|26.BÖLÜM ZEMZEM|

36 3 0
                                    



"Selamün aleyküm."

"Aleyküm selam." dedi Muâz yine Afra'ya bakmaya hicap ederken. Afra yavaş adımlarla Muâz'ın karşısına oturdu. İkisi de elleriyle oynuyor tek kelam edemiyordu. Muâz bu sessizliğe son vermek istedi.

"Siz kabul ettikten sonra başta istemediğinizi, annemin ısrarı sonucunda kabul ettiğinizi öğrendim. Eğer bilseydim bu duruma müsade etmezdim Hoca hanım.
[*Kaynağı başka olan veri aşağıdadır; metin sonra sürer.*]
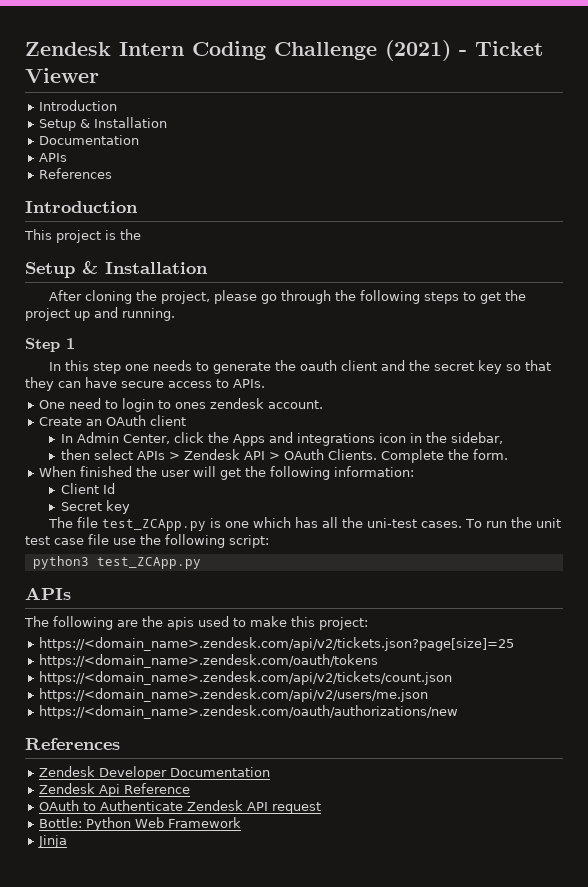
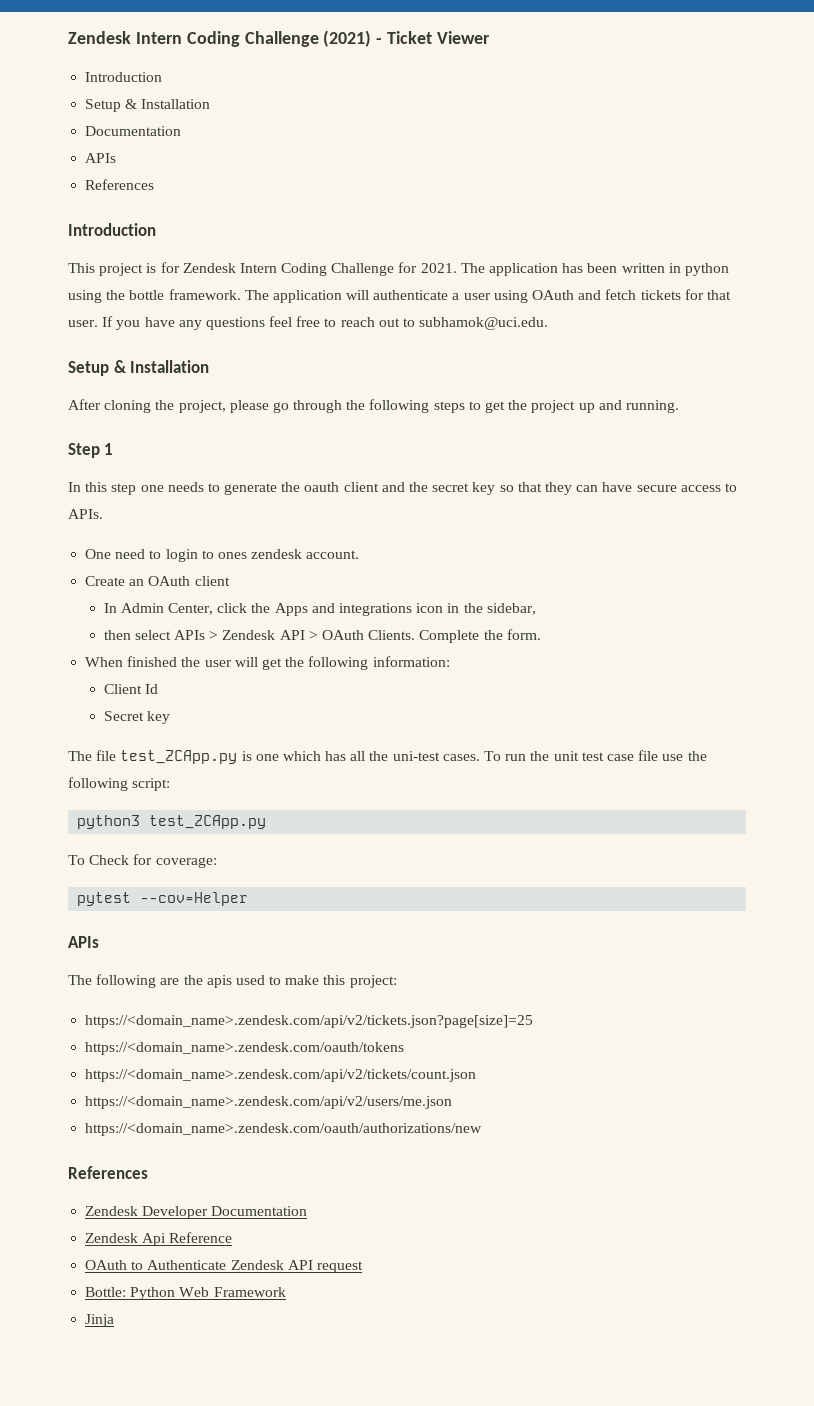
[120,229,141,240] the -> [160,262,729,276] [68,289,731,303] [68,316,549,330] for Zendesk Intern Coding Challenge for 2021. The application has been written in python using the bottle framework. The application will authenticate a user using OAuth and fetch tickets for that user. If you have any questions feel free to reach out to subhamok@uci.edu.
(201, 563) none -> [68,854,217,868] [77,892,249,906] // To Check for coverage: // pytest --cov=Helper

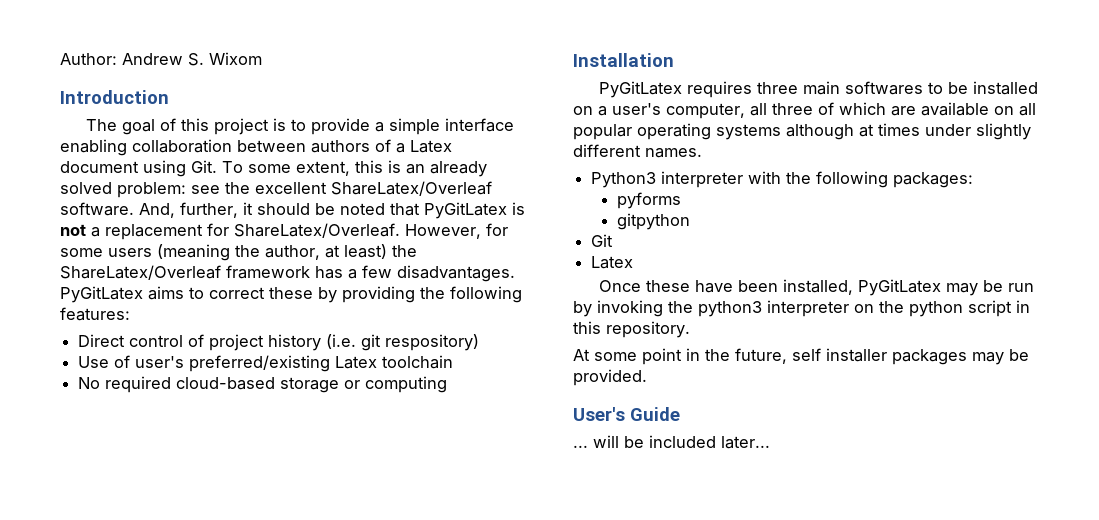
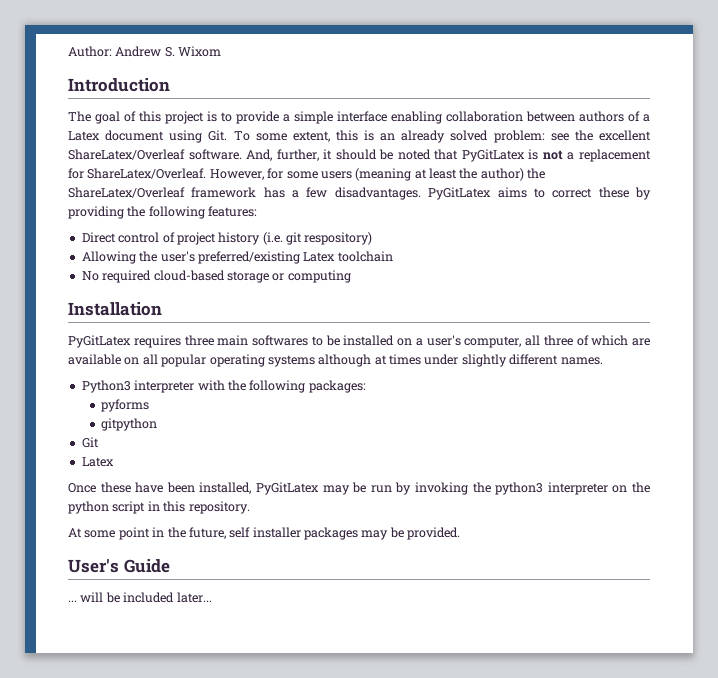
[235,244,387,260] the author, at least) -> [414,168,524,181] at least the author)
[78,355,131,368] Use of -> [81,251,158,264] Allowing the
Kusurumuza bakmayınız."

"Estağfirullah ne kusuru. Israr sonucu olduğunu kabul ediyorum. Ama yoluma ışık tutan bir insan için bir teşekkürü kendime borç bildiğimden kendi rızamla buraya geldim."

"Yoldan birini çevirip sorsaydınız oda size Mürşid gerek derdi. Işık benden değil Hoca hanım. Bir borç yoktu. Burda olma maksadım sizi daha yakından tanımak. Belki de başkalarının söyleyemediği her şeyi söylemek. Lafı dolandırmadan söyleyeceğim. Evlenmek için yaşım çok genç, bir kırk yaşımı beklerdim. Rasulullah'ın sünneti olmasaydı hiç evlenmeye niyetlenmezdim. Kendime bir Hira bulup orda Rabbimi zikrederek bir ömür geçirmeyi dilerdim. Ama o gün sizin Rabbinizi aramanız ve düştüğünüz boşluk bu dünyada benim gibi birinin var olduğunu hissetmek ne bileyim, belki dedim. Belki bu dünyada Hirama bohçasıyla âh etmeden çıkacak bir Hatice bulmuşumdur. Belki selam sadece bana değil size de olur. Hâsılı yolum çetin, sizinle yürümeyi dilerim." dediğinde Afra gözlerini kapatıp Hamid'i düşünüyordu. Hamid için nefes nefese kalmışken sanki biri ona bir bardak su sunuyordu. Afra bir bardak suya kanmayacak ummanına koşmaya devam edecekti. Başını kaldırdı Muâz'ın gözlerinin içine baktı.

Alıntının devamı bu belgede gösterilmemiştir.